Content starts

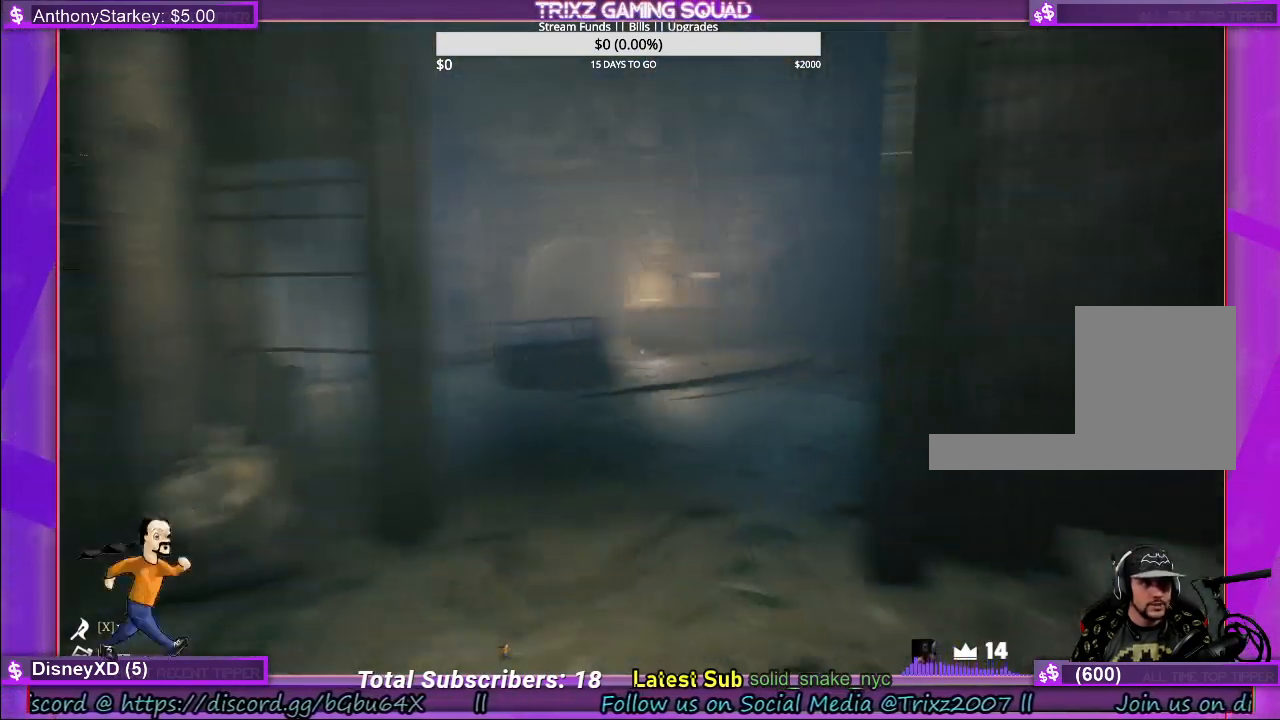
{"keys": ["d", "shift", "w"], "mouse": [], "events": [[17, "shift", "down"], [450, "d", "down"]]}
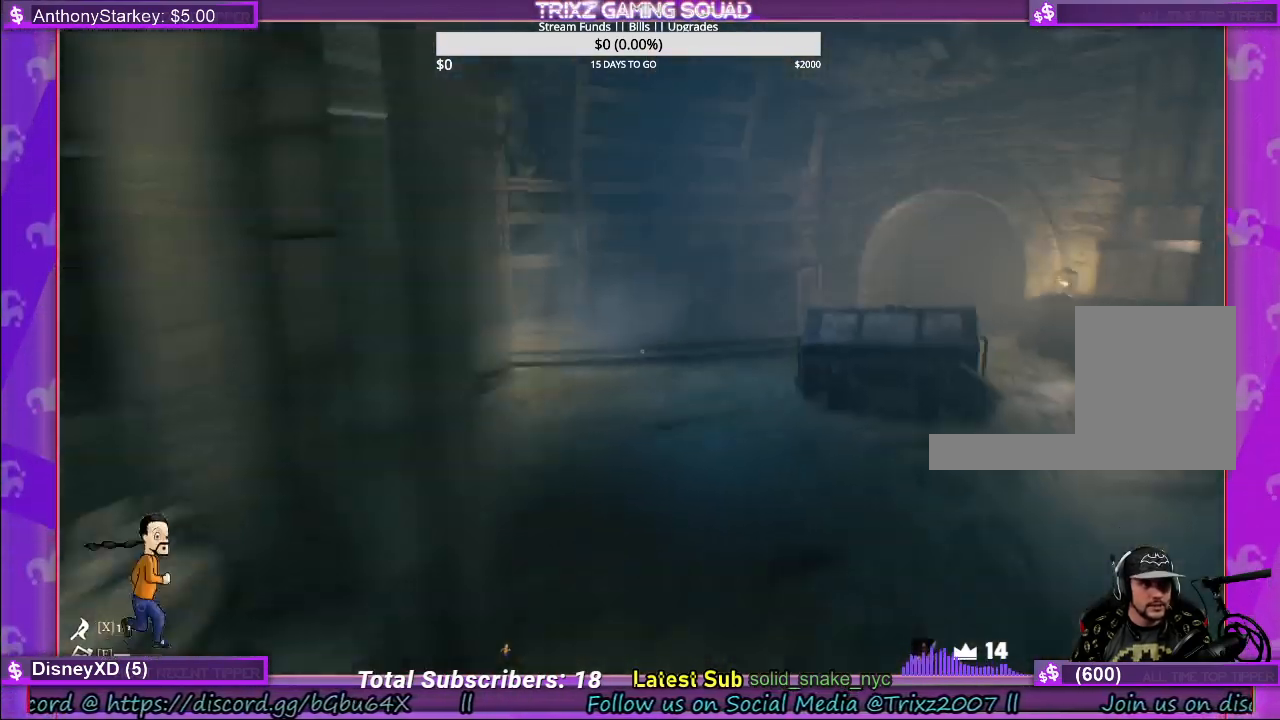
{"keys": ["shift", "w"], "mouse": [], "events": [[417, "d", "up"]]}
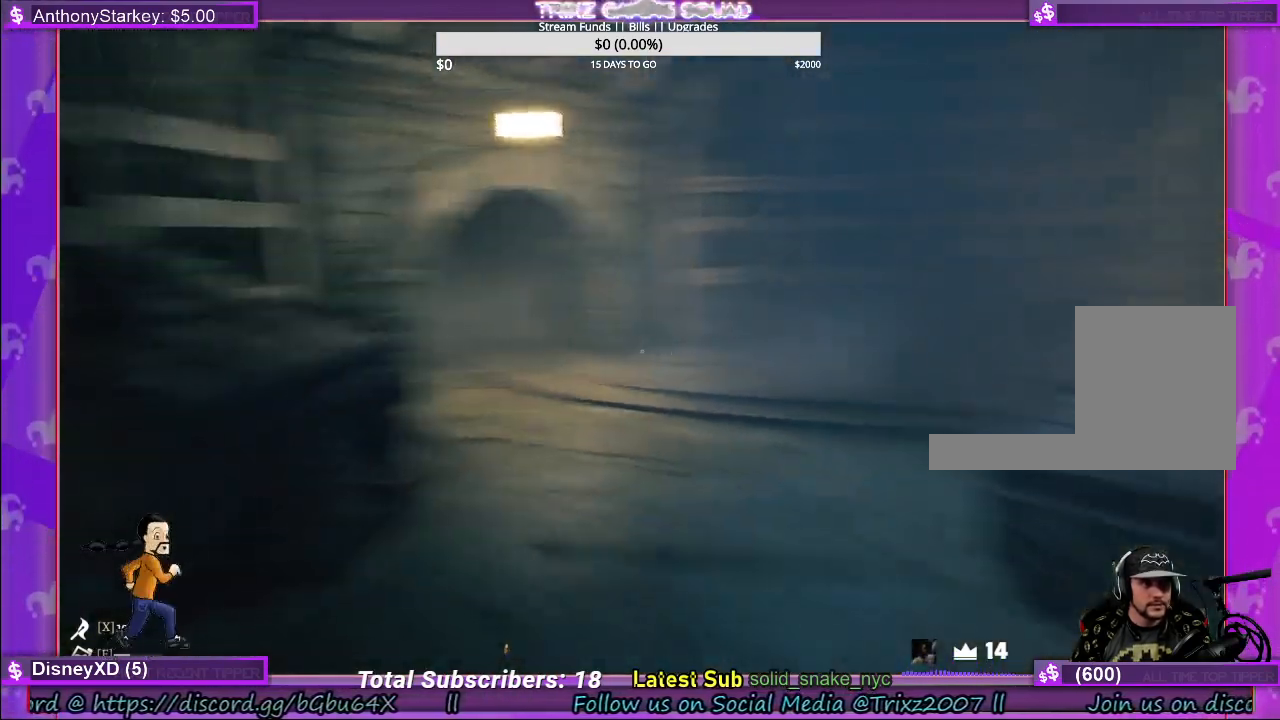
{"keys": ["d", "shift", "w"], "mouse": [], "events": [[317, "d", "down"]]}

Content ends

ACTIVITY:
Your copy should match the listing exactly, apart from the pictures it leaves out.

FINISHED EXERCISE:
{"keys": ["d", "shift", "w"], "mouse": [], "events": [[17, "shift", "down"], [450, "d", "down"]]}
{"keys": ["shift", "w"], "mouse": [], "events": [[417, "d", "up"]]}
{"keys": ["d", "shift", "w"], "mouse": [], "events": [[317, "d", "down"]]}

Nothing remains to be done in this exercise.